For whatever it's worth, I've done something similar (didn't realize that someone else had changed the oven temp until my roast had already been in there an hour and change) and just added an hour to the cook time--it was fine. I'd probably check it at five hours, just poking it with a fork to see how it was doing (sometimes the lower temperature affects less than you'd think it would), but six hours should be plenty long enough.

Brisket isn't one of those things where a meat thermometer's really helpful--the meat will register as "cooked" well before the collagen's broken down enough for it to be any good.
posted by MeghanC at 11:53 PM on April 17, 2010


What deadmessenger said.

You don't need a meat thermometer; brisket (unless you're cooking sous vide) will be cooked 1) to very well done and 2) in a moist environment. You're not roasting your brisket, are you?

Why these two things?

1) to allow the substantial amount of collagen in the meat - which would otherwise make it tough and stringy - to melt (and, as it cools, re-form into gelatin, giving your meat a wonderful velvety unctuousness)

2) so the meat doesn't dry out while you're waiting for all of the goodness in 1) to happen.

Cook your brisket (325 degrees is good as long as whatever you're cooking it in has a tight-fitting lid - if it doesn't, lay a piece of foil over the top of the pan before putting the lid on) until it's fork-tender.

If you have time, cool and reheat it before serving. Enjoy!
posted by joshuaconner at 12:00 AM on April 18, 2010


325 degrees is good as long as whatever you're cooking it in has a tight-fitting lid


No. Meat (any cut) will get dry at this temperature, and if it reaches temperature fast enough, will remain tough too.

Temperatures above 250F are only appropriate for quick-cooking applications such as tender mammal cuts and whole/white meat poultry.
posted by rxrfrx at 4:43 PM on April 30, 2010


Meat (any cut) will get dry at this temperature, and if it reaches temperature fast enough, will remain tough too.

If you're roasting uncovered, I'd wholeheartedly agree with you. But as we're cooking in a moist, sealed environment, the meat won't dry out (though it doesn't hurt to give it a turn or two) because the moisture has nowhere to go.
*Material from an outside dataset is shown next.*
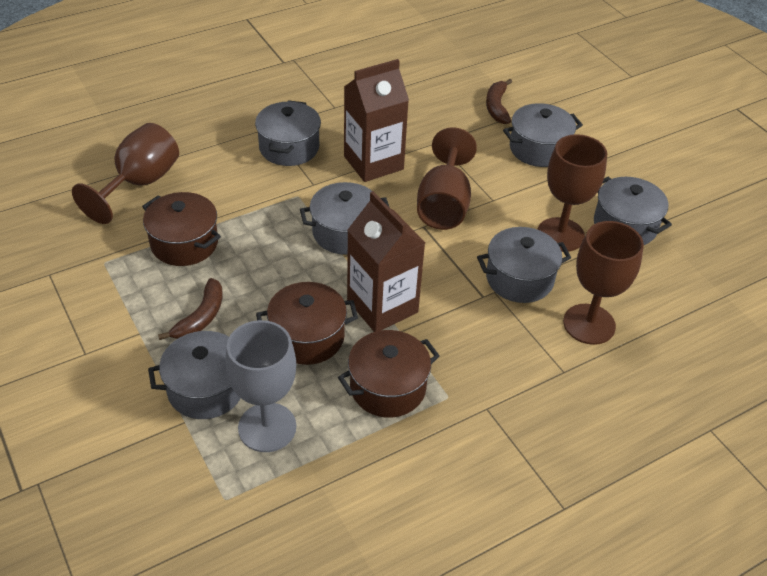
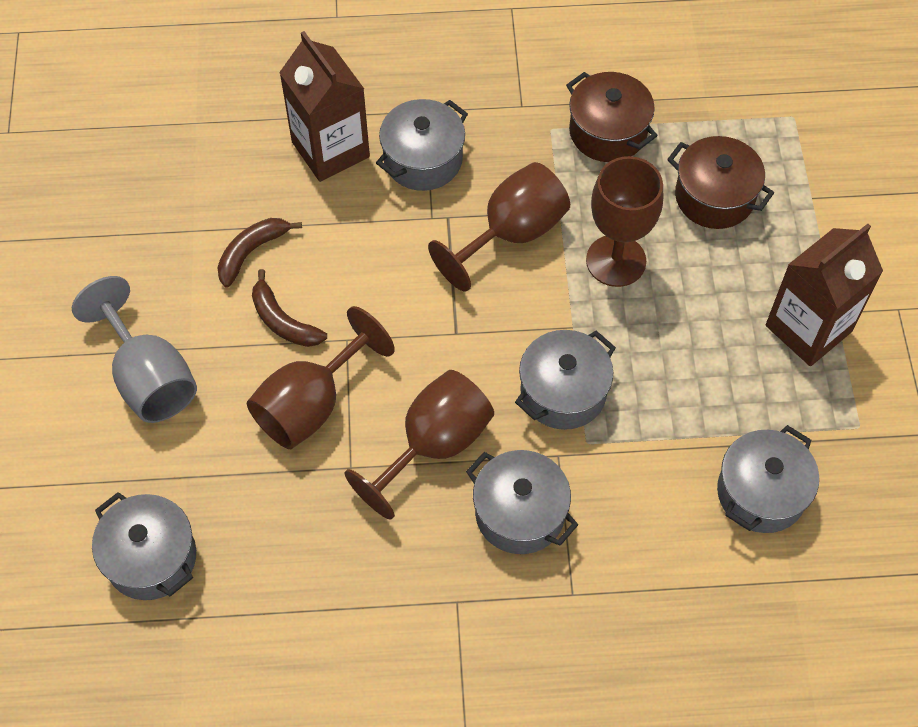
brown pot: [142,192,221,266] [256,282,358,365] [338,330,440,418] = 3 -> [566,72,658,162] [667,136,774,229] = 2
grey pot: [148,331,241,419] [255,100,321,166] [300,182,390,255] [477,227,571,303] [503,103,583,167] [594,177,672,245] = 6 -> [92,492,196,600] [376,99,468,191] [466,450,578,554] [515,330,616,430] [717,425,819,533] = 5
I've turned many tough cuts of meat into tender, unctuous, fall-off-the-bone deliciousness this way, and I'm not the only one:
  • Cook's Illustrated's pot roast recipe (subscription req'd) calls for it to be cooked in a 300-degree oven.
  • Anne Burrell was a sous chef for Mario Batali (of Babbo) and Lidia Bastianich (Italian food giant, host of "Lidia's Italy"), and her recipe for braised short ribs has you cook them in a 375-degree oven.
  • Rick Bayless' short ribs braise at 325 degrees.
You can certainly braise meat at lower temperatures - I've been salivating over sous vide short ribs, which are cooked at 131 degrees for 24-48 hours, which preserves the medium to medium-rare juiciness but cooks for long enough for the connective tissue to fall apart so it's still super tender - it just takes longer. (In that case, a lot longer!)

But as long as you'll be around to flip the meat once or twice, there's no reason not to braise above 250 degrees.
posted by joshuaconner at 11:03 PM on May 1, 2010


Ah, I should've qualified with "will get dry eventually", whether that's an hour or 3 hours depends on how much meat's in your oven and how much muscle/fat/bone is in there. If your meat actually came up to 375F instantly, it would destroy the tenderizing enzyme activity and cause all the muscle fibers to seize up, wringing the moisture out of the meat. It doesn't have much to do with evaporation.